I have planned on ordering a Noreve cover as soon as they have their site up and running with the details. I was so looking forward to the Medge covers, but they left me too disappointed , what with their lack of a hinge option and phasing out of dual coloured designs, in short some of their fantastic K2 designs are history...

Since i need a backup cover, the Dickens cover from Bobarra have pulled me strongly toward them. Any folks have experience with these covers?? They look classy and subtle,exactly what i need and i have heard good experiences about their CS.
http://www.bobarra.com/cart/Kindle2-leather-covers_professional-readers/.

I contacted Andrea from Bobarra (she replied in quick time)and these would be available approximately by mid October.


----------



## Kindle Convert (Nov 8, 2008)

I have an Austen Cover in Pink/Green for my K2 and I love it!  It's my favorite cover and Andrea gives great personalized customer service.  Big fan here!


----------



## LibbyD (Apr 28, 2009)

I have two Bobarra covers -- a leather one, and the fabric one with the frog design. They are nicely made but I don't care for the elastic corners.  They are also very bulky.  

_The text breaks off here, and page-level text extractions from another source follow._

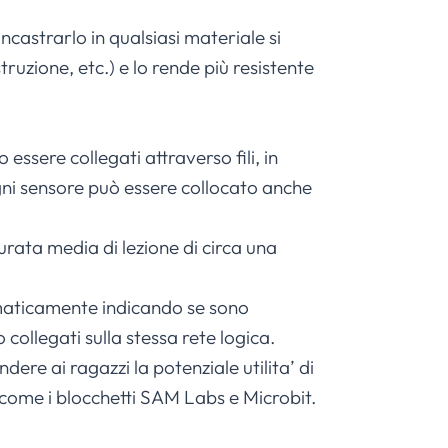
castrarlo in qualsiasi materiale si
truzione, etc.) e lo rende più resistente
 essere collegati attraverso fili, in
gni sensore può essere collocato anche
urata media di lezione di circa una
omaticamente indicando se sono
ollegati sulla stessa rete logica.
dere ai ragazzi la potenziale utilita’ di
ome i blocchetti SAM Labs e Microbit.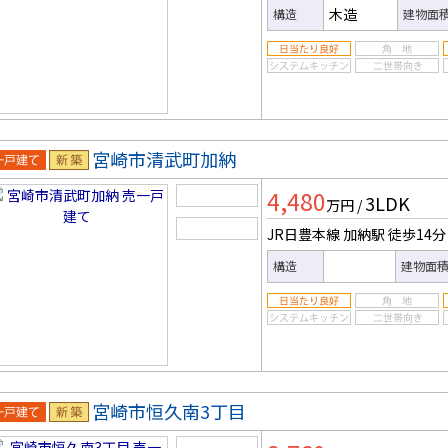
木造
構造
建物面
宮崎市清武町加納
一戸建
新築
4,480
3LDK
万円
/
JR日豊本線 加納駅
徒歩14分
構造
建物面
宮崎市恒久南3丁目
一戸建
新築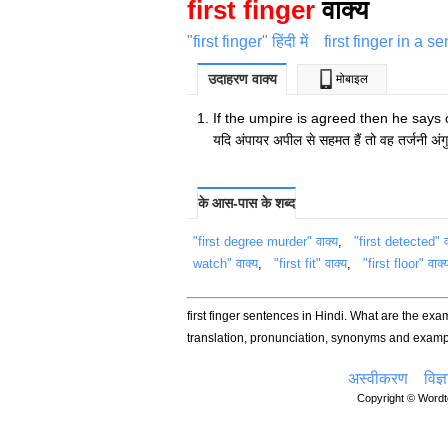
first finger
वाक्य
"first finger" हिंदी में
first finger in a s
उदाहरण वाक्य
मोबाइल
If the umpire is agreed then he says
यदि अंपायर अपील से सहमत हैं तो वह तर्जनी अ
के आस-पास के शब्द
"first degree murder" वाक्य
,
"first detected" व
watch" वाक्य
,
"first fit" वाक्य
,
"first floor" वाक्
first finger sentences in Hindi. What are the exam
translation, pronunciation, synonyms and examp
अस्वीकरण
विज्
Copyright © Wordte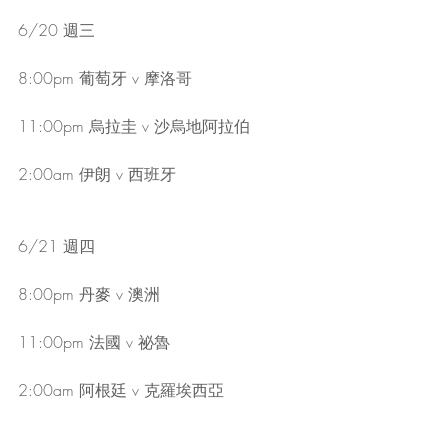
6/20 週三
8:00pm 葡萄牙 v 摩洛哥
11:00pm 烏拉圭 v 沙烏地阿拉伯
2:00am 伊朗 v 西班牙
6/21 週四
8:00pm 丹麥 v 澳洲
11:00pm 法國 v 祕魯
2:00am 阿根廷 v 克羅埃西亞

I bought both of them when my K2 was only a few weeks old and I was in the grip of accessory mania.  At that time were only a few choices and these looked like the best of the bunch, but I soon realized I wasn't satisfied.  I tried Noreve and fell in love with the quality and workmanship, the wonderful leather, the rail system, and the slim, close fit.  

I agree that Andrea is terrific.  Very pleasant and also eager to please.


----------



## mistyd107 (May 22, 2009)

I have several Bobarra covers and I love them
All. I'm not using them but I would be if I hadn't
Gotten caught in the Oberon craze and loaned
Them out before fully accepting the Oberon does not work for
Me. Now I think they've been
Taken hostage. Personally I Love the Austen I have absolutely no issue with them and Andrea is a joy


----------



## rockstone (Aug 16, 2010)

Thanks for the info folks. How heavy are they?? As heavy as the Oberons?? How is the comfort factor to hold the cover single handed??


----------



## Margaret (Jan 1, 2010)

I have the Bobarra Austen cover for my K2 and it works well for me.  The cover folds back and I use one hand to hold it with no trouble at all.


----------